REQUEST
Below are some records; state how many of their lines contain the word "VIARULE", and add nothing.

PROVIDED MATERIAL
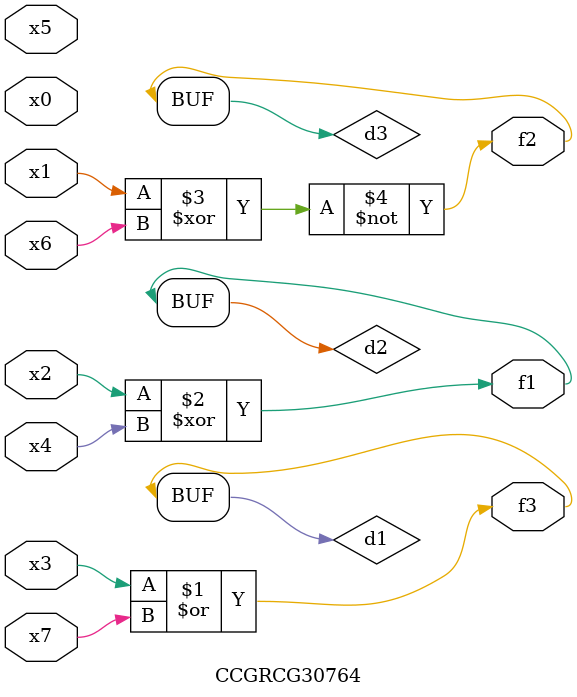
<source format=v>
module CCGRCG30764(
	input x0, x1, x2, x3, x4, x5, x6, x7,
	output f1, f2, f3
);

	wire d1, d2, d3;

	or (d1, x3, x7);
	xor (d2, x2, x4);
	xnor (d3, x1, x6);
	assign f1 = d2;
	assign f2 = d3;
	assign f3 = d1;
endmodule

</source>
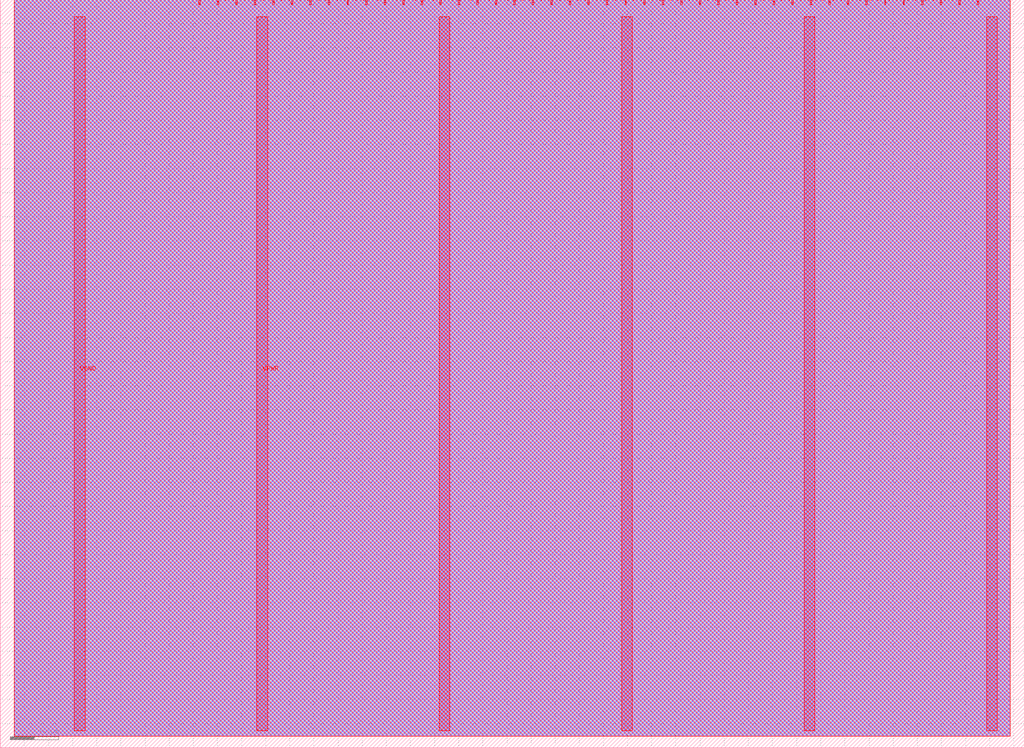
<source format=lef>
VERSION 5.8 ;
BUSBITCHARS "[]" ;
DIVIDERCHAR "/" ;
UNITS
    DATABASE MICRONS 1000 ;
END UNITS

VIA tt_um_calonso88_74181_via1_2_2200_440_1_5_410_410
  VIARULE via1Array ;
  CUTSIZE 0.19 0.19 ;
  LAYERS Metal1 Via1 Metal2 ;
  CUTSPACING 0.22 0.22 ;
  ENCLOSURE 0.01 0.125 0.05 0.005 ;
  ROWCOL 1 5 ;
END tt_um_calonso88_74181_via1_2_2200_440_1_5_410_410

VIA tt_um_calonso88_74181_via2_3_2200_440_1_5_410_410
  VIARULE via2Array ;
  CUTSIZE 0.19 0.19 ;
  LAYERS Metal2 Via2 Metal3 ;
  CUTSPACING 0.22 0.22 ;
  ENCLOSURE 0.05 0.005 0.005 0.05 ;
  ROWCOL 1 5 ;
END tt_um_calonso88_74181_via2_3_2200_440_1_5_410_410

VIA tt_um_calonso88_74181_via3_4_2200_440_1_5_410_410
  VIARULE via3Array ;
  CUTSIZE 0.19 0.19 ;
  LAYERS Metal3 Via3 Metal4 ;
  CUTSPACING 0.22 0.22 ;
  ENCLOSURE 0.005 0.05 0.05 0.005 ;
  ROWCOL 1 5 ;
END tt_um_calonso88_74181_via3_4_2200_440_1_5_410_410

VIA tt_um_calonso88_74181_via4_5_2200_440_1_5_410_410
  VIARULE via4Array ;
  CUTSIZE 0.19 0.19 ;
  LAYERS Metal4 Via4 Metal5 ;
  CUTSPACING 0.22 0.22 ;
  ENCLOSURE 0.05 0.005 0.185 0.05 ;
  ROWCOL 1 5 ;
END tt_um_calonso88_74181_via4_5_2200_440_1_5_410_410

MACRO tt_um_calonso88_74181
  FOREIGN tt_um_calonso88_74181 0 0 ;
  CLASS BLOCK ;
  SIZE 212.16 BY 154.98 ;
  PIN clk
    DIRECTION INPUT ;
    USE SIGNAL ;
    PORT
      LAYER Metal5 ;
        RECT  198.57 153.98 198.87 154.98 ;
    END
  END clk
  PIN ena
    DIRECTION INPUT ;
    USE SIGNAL ;
    PORT
      LAYER Metal5 ;
        RECT  202.41 153.98 202.71 154.98 ;
    END
  END ena
  PIN rst_n
    DIRECTION INPUT ;
    USE SIGNAL ;
    PORT
      LAYER Metal5 ;
        RECT  194.73 153.98 195.03 154.98 ;
    END
  END rst_n
  PIN ui_in[0]
    DIRECTION INPUT ;
    USE SIGNAL ;
    PORT
      LAYER Metal5 ;
        RECT  190.89 153.98 191.19 154.98 ;
    END
  END ui_in[0]
  PIN ui_in[1]
    DIRECTION INPUT ;
    USE SIGNAL ;
    PORT
      LAYER Metal5 ;
        RECT  187.05 153.98 187.35 154.98 ;
    END
  END ui_in[1]
  PIN ui_in[2]
    DIRECTION INPUT ;
    USE SIGNAL ;
    PORT
      LAYER Metal5 ;
        RECT  183.21 153.98 183.51 154.98 ;
    END
  END ui_in[2]
  PIN ui_in[3]
    DIRECTION INPUT ;
    USE SIGNAL ;
    PORT
      LAYER Metal5 ;
        RECT  179.37 153.98 179.67 154.98 ;
    END
  END ui_in[3]
  PIN ui_in[4]
    DIRECTION INPUT ;
    USE SIGNAL ;
    PORT
      LAYER Metal5 ;
        RECT  175.53 153.98 175.83 154.98 ;
    END
  END ui_in[4]
  PIN ui_in[5]
    DIRECTION INPUT ;
    USE SIGNAL ;
    PORT
      LAYER Metal5 ;
        RECT  171.69 153.98 171.99 154.98 ;
    END
  END ui_in[5]
  PIN ui_in[6]
    DIRECTION INPUT ;
    USE SIGNAL ;
    PORT
      LAYER Metal5 ;
        RECT  167.85 153.98 168.15 154.98 ;
    END
  END ui_in[6]
  PIN ui_in[7]
    DIRECTION INPUT ;
    USE SIGNAL ;
    PORT
      LAYER Metal5 ;
        RECT  164.01 153.98 164.31 154.98 ;
    END
  END ui_in[7]
  PIN uio_in[0]
    DIRECTION INPUT ;
    USE SIGNAL ;
    PORT
      LAYER Metal5 ;
        RECT  160.17 153.98 160.47 154.98 ;
    END
  END uio_in[0]
  PIN uio_in[1]
    DIRECTION INPUT ;
    USE SIGNAL ;
    PORT
      LAYER Metal5 ;
        RECT  156.33 153.98 156.63 154.98 ;
    END
  END uio_in[1]
  PIN uio_in[2]
    DIRECTION INPUT ;
    USE SIGNAL ;
    PORT
      LAYER Metal5 ;
        RECT  152.49 153.98 152.79 154.98 ;
    END
  END uio_in[2]
  PIN uio_in[3]
    DIRECTION INPUT ;
    USE SIGNAL ;
    PORT
      LAYER Metal5 ;
        RECT  148.65 153.98 148.95 154.98 ;
    END
  END uio_in[3]
  PIN uio_in[4]
    DIRECTION INPUT ;
    USE SIGNAL ;
    PORT
      LAYER Metal5 ;
        RECT  144.81 153.98 145.11 154.98 ;
    END
  END uio_in[4]
  PIN uio_in[5]
    DIRECTION INPUT ;
    USE SIGNAL ;
    PORT
      LAYER Metal5 ;
        RECT  140.97 153.98 141.27 154.98 ;
    END
  END uio_in[5]
  PIN uio_in[6]
    DIRECTION INPUT ;
    USE SIGNAL ;
    PORT
      LAYER Metal5 ;
        RECT  137.13 153.98 137.43 154.98 ;
    END
  END uio_in[6]
  PIN uio_in[7]
    DIRECTION INPUT ;
    USE SIGNAL ;
    PORT
      LAYER Metal5 ;
        RECT  133.29 153.98 133.59 154.98 ;
    END
  END uio_in[7]
  PIN uio_oe[0]
    DIRECTION OUTPUT ;
    USE SIGNAL ;
    PORT
      LAYER Metal5 ;
        RECT  68.01 153.98 68.31 154.98 ;
    END
  END uio_oe[0]
  PIN uio_oe[1]
    DIRECTION OUTPUT ;
    USE SIGNAL ;
    PORT
      LAYER Metal5 ;
        RECT  64.17 153.98 64.47 154.98 ;
    END
  END uio_oe[1]
  PIN uio_oe[2]
    DIRECTION OUTPUT ;
    USE SIGNAL ;
    PORT
      LAYER Metal5 ;
        RECT  60.33 153.98 60.63 154.98 ;
    END
  END uio_oe[2]
  PIN uio_oe[3]
    DIRECTION OUTPUT ;
    USE SIGNAL ;
    PORT
      LAYER Metal5 ;
        RECT  56.49 153.98 56.79 154.98 ;
    END
  END uio_oe[3]
  PIN uio_oe[4]
    DIRECTION OUTPUT ;
    USE SIGNAL ;
    PORT
      LAYER Metal5 ;
        RECT  52.65 153.98 52.95 154.98 ;
    END
  END uio_oe[4]
  PIN uio_oe[5]
    DIRECTION OUTPUT ;
    USE SIGNAL ;
    PORT
      LAYER Metal5 ;
        RECT  48.81 153.98 49.11 154.98 ;
    END
  END uio_oe[5]
  PIN uio_oe[6]
    DIRECTION OUTPUT ;
    USE SIGNAL ;
    PORT
      LAYER Metal5 ;
        RECT  44.97 153.98 45.27 154.98 ;
    END
  END uio_oe[6]
  PIN uio_oe[7]
    DIRECTION OUTPUT ;
    USE SIGNAL ;
    PORT
      LAYER Metal5 ;
        RECT  41.13 153.98 41.43 154.98 ;
    END
  END uio_oe[7]
  PIN uio_out[0]
    DIRECTION OUTPUT ;
    USE SIGNAL ;
    PORT
      LAYER Metal5 ;
        RECT  98.73 153.98 99.03 154.98 ;
    END
  END uio_out[0]
  PIN uio_out[1]
    DIRECTION OUTPUT ;
    USE SIGNAL ;
    PORT
      LAYER Metal5 ;
        RECT  94.89 153.98 95.19 154.98 ;
    END
  END uio_out[1]
  PIN uio_out[2]
    DIRECTION OUTPUT ;
    USE SIGNAL ;
    PORT
      LAYER Metal5 ;
        RECT  91.05 153.98 91.35 154.98 ;
    END
  END uio_out[2]
  PIN uio_out[3]
    DIRECTION OUTPUT ;
    USE SIGNAL ;
    PORT
      LAYER Metal5 ;
        RECT  87.21 153.98 87.51 154.98 ;
    END
  END uio_out[3]
  PIN uio_out[4]
    DIRECTION OUTPUT ;
    USE SIGNAL ;
    PORT
      LAYER Metal5 ;
        RECT  83.37 153.98 83.67 154.98 ;
    END
  END uio_out[4]
  PIN uio_out[5]
    DIRECTION OUTPUT ;
    USE SIGNAL ;
    PORT
      LAYER Metal5 ;
        RECT  79.53 153.98 79.83 154.98 ;
    END
  END uio_out[5]
  PIN uio_out[6]
    DIRECTION OUTPUT ;
    USE SIGNAL ;
    PORT
      LAYER Metal5 ;
        RECT  75.69 153.98 75.99 154.98 ;
    END
  END uio_out[6]
  PIN uio_out[7]
    DIRECTION OUTPUT ;
    USE SIGNAL ;
    PORT
      LAYER Metal5 ;
        RECT  71.85 153.98 72.15 154.98 ;
    END
  END uio_out[7]
  PIN uo_out[0]
    DIRECTION OUTPUT ;
    USE SIGNAL ;
    PORT
      LAYER Metal5 ;
        RECT  129.45 153.98 129.75 154.98 ;
    END
  END uo_out[0]
  PIN uo_out[1]
    DIRECTION OUTPUT ;
    USE SIGNAL ;
    PORT
      LAYER Metal5 ;
        RECT  125.61 153.98 125.91 154.98 ;
    END
  END uo_out[1]
  PIN uo_out[2]
    DIRECTION OUTPUT ;
    USE SIGNAL ;
    PORT
      LAYER Metal5 ;
        RECT  121.77 153.98 122.07 154.98 ;
    END
  END uo_out[2]
  PIN uo_out[3]
    DIRECTION OUTPUT ;
    USE SIGNAL ;
    PORT
      LAYER Metal5 ;
        RECT  117.93 153.98 118.23 154.98 ;
    END
  END uo_out[3]
  PIN uo_out[4]
    DIRECTION OUTPUT ;
    USE SIGNAL ;
    PORT
      LAYER Metal5 ;
        RECT  114.09 153.98 114.39 154.98 ;
    END
  END uo_out[4]
  PIN uo_out[5]
    DIRECTION OUTPUT ;
    USE SIGNAL ;
    PORT
      LAYER Metal5 ;
        RECT  110.25 153.98 110.55 154.98 ;
    END
  END uo_out[5]
  PIN uo_out[6]
    DIRECTION OUTPUT ;
    USE SIGNAL ;
    PORT
      LAYER Metal5 ;
        RECT  106.41 153.98 106.71 154.98 ;
    END
  END uo_out[6]
  PIN uo_out[7]
    DIRECTION OUTPUT ;
    USE SIGNAL ;
    PORT
      LAYER Metal5 ;
        RECT  102.57 153.98 102.87 154.98 ;
    END
  END uo_out[7]
  PIN VGND
    DIRECTION INOUT ;
    USE GROUND ;
    PORT
      LAYER Metal5 ;
        RECT  166.58 3.56 168.78 151.42 ;
        RECT  90.98 3.56 93.18 151.42 ;
        RECT  15.38 3.56 17.58 151.42 ;
    END
  END VGND
  PIN VPWR
    DIRECTION INOUT ;
    USE POWER ;
    PORT
      LAYER Metal5 ;
        RECT  204.38 3.56 206.58 151.42 ;
        RECT  128.78 3.56 130.98 151.42 ;
        RECT  53.18 3.56 55.38 151.42 ;
    END
  END VPWR
  OBS
    LAYER Metal1 ;
     RECT  2.88 2.375 209.28 154.98 ;
    LAYER Metal2 ;
     RECT  2.88 2.375 209.28 154.98 ;
    LAYER Metal3 ;
     RECT  2.88 2.375 209.28 154.98 ;
    LAYER Metal4 ;
     RECT  2.88 2.375 209.28 154.98 ;
    LAYER Metal5 ;
     RECT  2.88 2.375 209.28 154.98 ;
  END
END tt_um_calonso88_74181
END LIBRARY

</source>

RESULT OF THIS TASK
4